_TASK INSTRUCTIONS_
Please format the part of the data that opens with the line containing "This interactive dashboard" and closes with the line containing "## Overview" as a JSON list of strings, one string per line. Omit blank lines, and leave the pictures out of the answer.

EXTRACTED INFORMATION Block Start

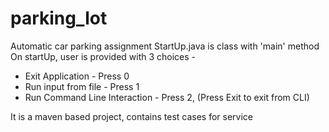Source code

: # parking_lot
Automatic car parking assignment
StartUp.java is class with 'main' method
On startUp, user is provided with 3 choices - 

* Exit Application - Press 0
* Run input from file - Press 1
* Run Command Line Interaction - Press 2, (Press Exit to exit from CLI)

It is a maven based project, contains test cases for service


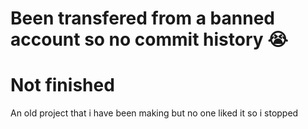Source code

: # Been transfered from a banned account so no commit history :sob:
# Not finished
An old project that i have been making but no one liked it so i stopped
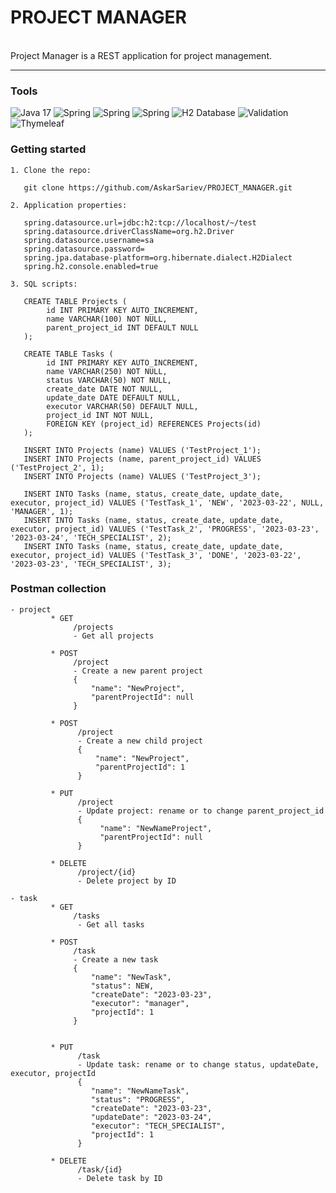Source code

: # PROJECT MANAGER

<br>
Project Manager is a REST application for project management.
<hr/>

### Tools

![Java 17](https://img.shields.io/badge/-Java17-blue?style=plastic&appveyor)
![Spring](https://img.shields.io/badge/-Spring_Web_REST-success?style=plastic&appveyor)
![Spring](https://img.shields.io/badge/-Spring_Data_JPA-success?style=plastic&appveyor)
![Spring](https://img.shields.io/badge/-Spring_Security-success?style=plastic&appveyor)
![H2 Database](https://img.shields.io/badge/-H2_Database-9cf?style=plastic&appveyor)
![Validation](https://img.shields.io/badge/-Validation-red?style=plastic&appveyor)
![Thymeleaf](https://img.shields.io/badge/-Thymeleaf-yellow?style=plastic&appveyor)

### Getting started

    1. Clone the repo:

       git clone https://github.com/AskarSariev/PROJECT_MANAGER.git

    2. Application properties:

       spring.datasource.url=jdbc:h2:tcp://localhost/~/test
       spring.datasource.driverClassName=org.h2.Driver
       spring.datasource.username=sa
       spring.datasource.password=
       spring.jpa.database-platform=org.hibernate.dialect.H2Dialect
       spring.h2.console.enabled=true

    3. SQL scripts:

       CREATE TABLE Projects (
            id INT PRIMARY KEY AUTO_INCREMENT,
            name VARCHAR(100) NOT NULL,
            parent_project_id INT DEFAULT NULL
       );

       CREATE TABLE Tasks (
            id INT PRIMARY KEY AUTO_INCREMENT,
            name VARCHAR(250) NOT NULL,
            status VARCHAR(50) NOT NULL,
            create_date DATE NOT NULL,
            update_date DATE DEFAULT NULL,
            executor VARCHAR(50) DEFAULT NULL,
            project_id INT NOT NULL,
            FOREIGN KEY (project_id) REFERENCES Projects(id)
       );

       INSERT INTO Projects (name) VALUES ('TestProject_1');
       INSERT INTO Projects (name, parent_project_id) VALUES ('TestProject_2', 1);
       INSERT INTO Projects (name) VALUES ('TestProject_3');

       INSERT INTO Tasks (name, status, create_date, update_date, executor, project_id) VALUES ('TestTask_1', 'NEW', '2023-03-22', NULL, 'MANAGER', 1);
       INSERT INTO Tasks (name, status, create_date, update_date, executor, project_id) VALUES ('TestTask_2', 'PROGRESS', '2023-03-23', '2023-03-24', 'TECH_SPECIALIST', 2);
       INSERT INTO Tasks (name, status, create_date, update_date, executor, project_id) VALUES ('TestTask_3', 'DONE', '2023-03-22', '2023-03-23', 'TECH_SPECIALIST', 3);

### Postman collection

    - project
             * GET
                  /projects
                  - Get all projects

             * POST
                  /project
                  - Create a new parent project
                  {
                      "name": "NewProject",
                      "parentProjectId": null
                  }

             * POST
                   /project
                   - Create a new child project
                   {
                       "name": "NewProject",
                       "parentProjectId": 1
                   }

             * PUT
                   /project
                   - Update project: rename or to change parent_project_id
                   {
                        "name": "NewNameProject",
                        "parentProjectId": null
                   }

             * DELETE
                   /project/{id}
                   - Delete project by ID

    - task
             * GET
                  /tasks
                   - Get all tasks

             * POST
                  /task
                  - Create a new task
                  {
                      "name": "NewTask",
                      "status": NEW,
                      "createDate": "2023-03-23",
                      "executor": "manager",
                      "projectId": 1
                  }


             * PUT
                   /task
                   - Update task: rename or to change status, updateDate, executor, projectId
                   {
                      "name": "NewNameTask",
                      "status": "PROGRESS",
                      "createDate": "2023-03-23",
                      "updateDate": "2023-03-24",
                      "executor": "TECH_SPECIALIST",
                      "projectId": 1
                   }

             * DELETE
                   /task/{id}
                   - Delete task by ID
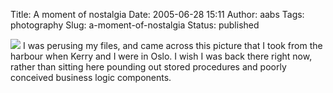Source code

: Title: A moment of nostalgia
Date: 2005-06-28 15:11
Author: aabs
Tags: photography
Slug: a-moment-of-nostalgia
Status: published

[![](http://photos1.blogger.com/blogger/6860/929/320/oslo%20harbour.jpg)](http://photos1.blogger.com/blogger/6860/929/1600/oslo%20harbour.jpg) I was perusing my files, and came across this picture that I took from the harbour when Kerry and I were in Oslo. I wish I was back there right now, rather than sitting here pounding out stored procedures and poorly conceived business logic components.

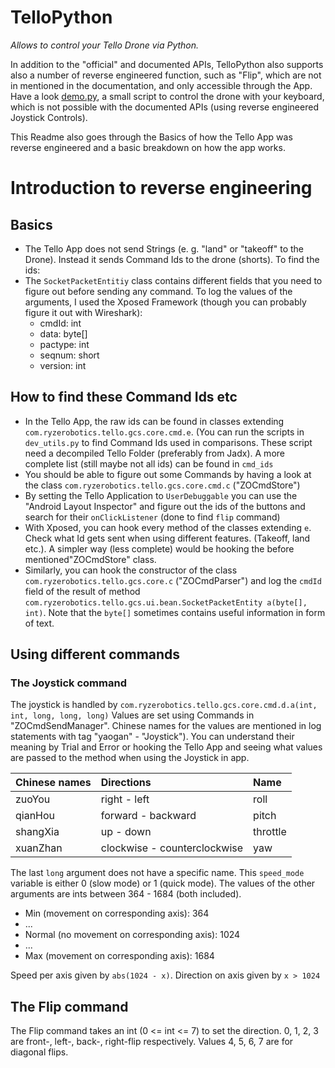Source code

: # TelloPython
*Allows to control your Tello Drone via Python.* 

In addition to the "official" and documented APIs, TelloPython also supports also a number of reverse engineered 
function, such as "Flip", which are not in mentioned in the documentation, and only accessible through the App. Have a
look [demo.py](demo.py), a small script to control the drone with your keyboard, which is not possible with the 
documented APIs (using reverse engineered Joystick Controls).

This Readme also goes through the Basics of how the Tello App was reverse engineered and a basic breakdown on how the
app works.

# Introduction to reverse engineering

## Basics
* The Tello App does not send Strings (e. g. "land" or "takeoff" to the Drone). Instead it sends Command Ids to the 
  drone (shorts). To find the ids:
* The `SocketPacketEntitiy` class contains different fields that you need to figure out before sending any command. To
  log the values of the arguments, I used the Xposed Framework (though you can probably figure it out with Wireshark):
    * cmdId: int
    * data: byte[]
    * pactype: int
    * seqnum: short
    * version: int

## How to find these Command Ids etc
* In the Tello App, the raw ids can be found in classes extending `com.ryzerobotics.tello.gcs.core.cmd.e`. (You can run
  the scripts in `dev_utils.py` to find Command Ids used in comparisons. These script need a decompiled Tello Folder
  (preferably from Jadx). A more complete list (still maybe not all ids) can be found in `cmd_ids`
* You should be able to figure out some Commands by having a look at the class `com.ryzerobotics.tello.gcs.core.cmd.c`
  ("ZOCmdStore")
* By setting the Tello Application to `UserDebuggable` you can use the "Android Layout Inspector" and figure out the ids
  of the buttons and search for their `onClickListener` (done to find `flip` command)
* With Xposed, you can hook every method of the classes extending `e`. Check what Id gets sent when using different
  features. (Takeoff, land etc.). A simpler way (less complete) would be hooking the before mentioned"ZOCmdStore" class.
* Similarly, you can hook the constructor of the class `com.ryzerobotics.tello.gcs.core.c` ("ZOCmdParser") and log 
  the `cmdId` field of the result of method `com.ryzerobotics.tello.gcs.ui.bean.SocketPacketEntity a(byte[], int)`. 
  Note that the `byte[]` sometimes contains useful information in form of text.


## Using different commands

###  The Joystick command
The joystick is handled by `com.ryzerobotics.tello.gcs.core.cmd.d.a(int, int, long, long, long)`
Values are set using Commands in "ZOCmdSendManager". Chinese names for the values are mentioned in log statements with 
tag "yaogan" - "Joystick"). You can understand their meaning by Trial and Error or hooking the Tello App and seeing
what values are passed to the method when using the Joystick in app.

| Chinese names | Directions                   | Name     |
| ------------- |:-----------------------------| :--------|
| zuoYou        | right - left                 | roll     |
| qianHou       | forward - backward           | pitch    |
| shangXia      | up - down                    | throttle |
| xuanZhan      | clockwise - counterclockwise | yaw      |

The last `long` argument does not have a specific name. This `speed_mode` variable is either 0 (slow mode) or 1 (quick 
mode). The values of the other arguments are ints between 364 - 1684 (both included).

* Min (movement on corresponding axis): 364
* ...
* Normal (no movement on corresponding axis): 1024
* ...
* Max (movement on corresponding axis): 1684

Speed per axis given by `abs(1024 - x)`. Direction on axis given by `x > 1024`

## The Flip command
The Flip command takes an int (0 <= int <= 7) to set the direction. 0, 1, 2, 3 are front-, left-, back-, right-flip
respectively. Values 4, 5, 6, 7 are for diagonal flips.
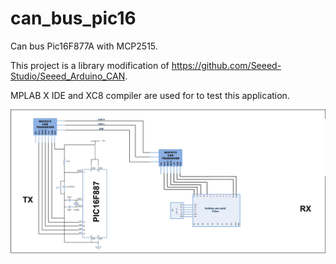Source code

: # can_bus_pic16
 Can bus Pic16F877A with MCP2515.

 This project is a library modification of https://github.com/Seeed-Studio/Seeed_Arduino_CAN. 

 MPLAB X IDE and XC8 compiler are used for to test this application.

![Circuit Diagram](media/Circuit-Diagram.jpg)

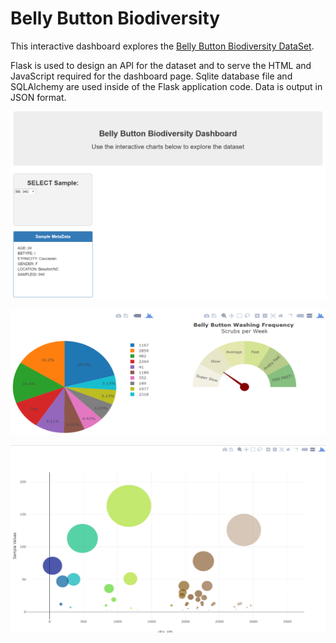 # Belly Button Biodiversity

This interactive dashboard explores the [Belly Button Biodiversity DataSet](http://robdunnlab.com/projects/belly-button-biodiversity/).

Flask is used to design an API for the dataset and to serve the HTML and JavaScript required for the dashboard page. Sqlite database file and SQLAlchemy are used inside of the Flask application code. Data is output in JSON format.

<p align="center">
  <img width="600" height="300" src="images/select sample.png">
</p>
<p align="center">
  <img width="600" height="200" src="images/pie chart and washing frequency.png">
</p>
<p align="center">
  <img width="600" height="300" src="images/bubble chart.png">
</p>
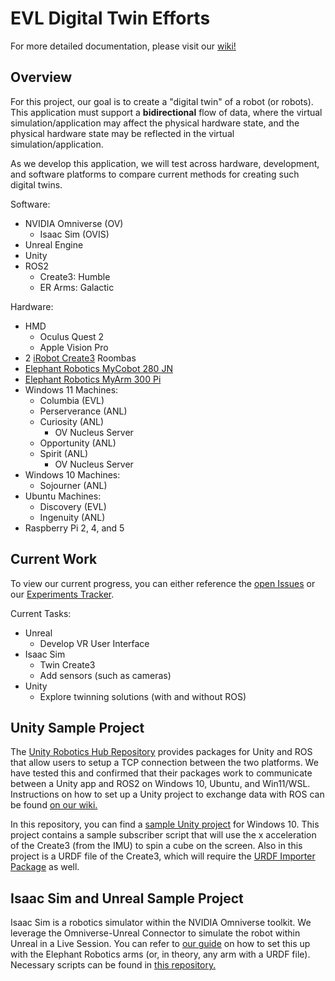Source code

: # EVL Digital Twin Efforts

For more detailed documentation, please visit our [wiki!](https://github.com/uic-evl/digital-twin/wiki)

## Overview

For this project, our goal is to create a "digital twin" of a robot (or robots). This application must support a **bidirectional** flow of data, where the virtual simulation/application may affect the physical hardware state, and the physical hardware state may be reflected in the virtual simulation/application. 

As we develop this application, we will test across hardware, development, and software platforms to compare current methods for creating such digital twins. 

Software:
* NVIDIA Omniverse (OV)
  * Isaac Sim (OVIS)
* Unreal Engine
* Unity
* ROS2
  * Create3: Humble
  * ER Arms: Galactic 

Hardware:
* HMD
    * Oculus Quest 2
    * Apple Vision Pro
* 2 [iRobot Create3](https://iroboteducation.github.io/create3_docs/) Roombas
* [Elephant Robotics MyCobot 280 JN](https://www.elephantrobotics.com/en/mycobot-en/)
* [Elephant Robotics MyArm 300 Pi](https://shop.elephantrobotics.com/products/myarm)
* Windows 11 Machines:
   * Columbia (EVL)
   * Perserverance (ANL)
   * Curiosity (ANL)
     * OV Nucleus Server 
   * Opportunity (ANL)
   * Spirit (ANL)
     * OV Nucleus Server 
* Windows 10 Machines:
   * Sojourner (ANL)
* Ubuntu Machines:
   * Discovery (EVL) 
   * Ingenuity (ANL) 
* Raspberry Pi 2, 4, and 5

## Current Work

To view our current progress, you can either reference the [open Issues](https://github.com/uic-evl/digital-twin/issues) or our [Experiments Tracker](https://github.com/uic-evl/digital-twin/wiki/Experiments).

Current Tasks:
* Unreal
  * Develop VR User Interface
* Isaac Sim
  * Twin Create3
  * Add sensors (such as cameras)
* Unity
  * Explore twinning solutions (with and without ROS)

## Unity Sample Project 

The [Unity Robotics Hub Repository](https://github.com/Unity-Technologies/Unity-Robotics-Hub) provides packages for Unity and ROS that allow users to setup a TCP connection between the two platforms. We have tested this and confirmed that their packages work to communicate between a Unity app and ROS2 on Windows 10, Ubuntu, and Win11/WSL. Instructions on how to set up a Unity project to exchange data with ROS can be found [on our wiki.](https://github.com/uic-evl/digital-twin/wiki/Connecting-Unity-to-ROS2-on-Ubuntu)

In this repository, you can find a [sample Unity project](https://github.com/uic-evl/digital-twin/tree/main/Unity_Sample_Win10/DigitalTwin) for Windows 10. This project contains a sample subscriber script that will use the x acceleration of the Create3 (from the IMU) to spin a cube on the screen. Also in this project is a URDF file of the Create3, which will require the [URDF Importer Package](https://github.com/Unity-Technologies/Unity-Robotics-Hub/blob/main/tutorials/urdf_importer/urdf_tutorial.md) as well. 

## Isaac Sim and Unreal Sample Project 

Isaac Sim is a robotics simulator within the NVIDIA Omniverse toolkit. We leverage the Omniverse-Unreal Connector to simulate the robot within Unreal in a Live Session. You can refer to [our guide](https://github.com/uic-evl/digital-twin/wiki/Simple-Digital-Twin-in-Omniverse-and-Unreal-Engine-5) on how to set this up with the Elephant Robotics arms (or, in theory, any arm with a URDF file). Necessary scripts can be found in [this repository.](https://github.com/uic-evl/digital-twin/tree/main/Omniverse_ER/demo_files)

EXTRACTED INFORMATION Block End

_REPLY_
[
  "This interactive dashboard explores the [Belly Button Biodiversity DataSet](http://robdunnlab.com/projects/belly-button-biodiversity/).",
  "Flask is used to design an API for the dataset and to serve the HTML and JavaScript required for the dashboard page. Sqlite database file and SQLAlchemy are used inside of the Flask application code. Data is output in JSON format.",
  "<p align=\"center\">",
  "  <img width=\"600\" height=\"300\" src=\"images/select sample.png\">",
  "</p>",
  "<p align=\"center\">",
  "  <img width=\"600\" height=\"200\" src=\"images/pie chart and washing frequency.png\">",
  "</p>",
  "<p align=\"center\">",
  "  <img width=\"600\" height=\"300\" src=\"images/bubble chart.png\">",
  "</p>",
  "Source code",
  ": # EVL Digital Twin Efforts",
  "For more detailed documentation, please visit our [wiki!](https://github.com/uic-evl/digital-twin/wiki)",
  "## Overview"
]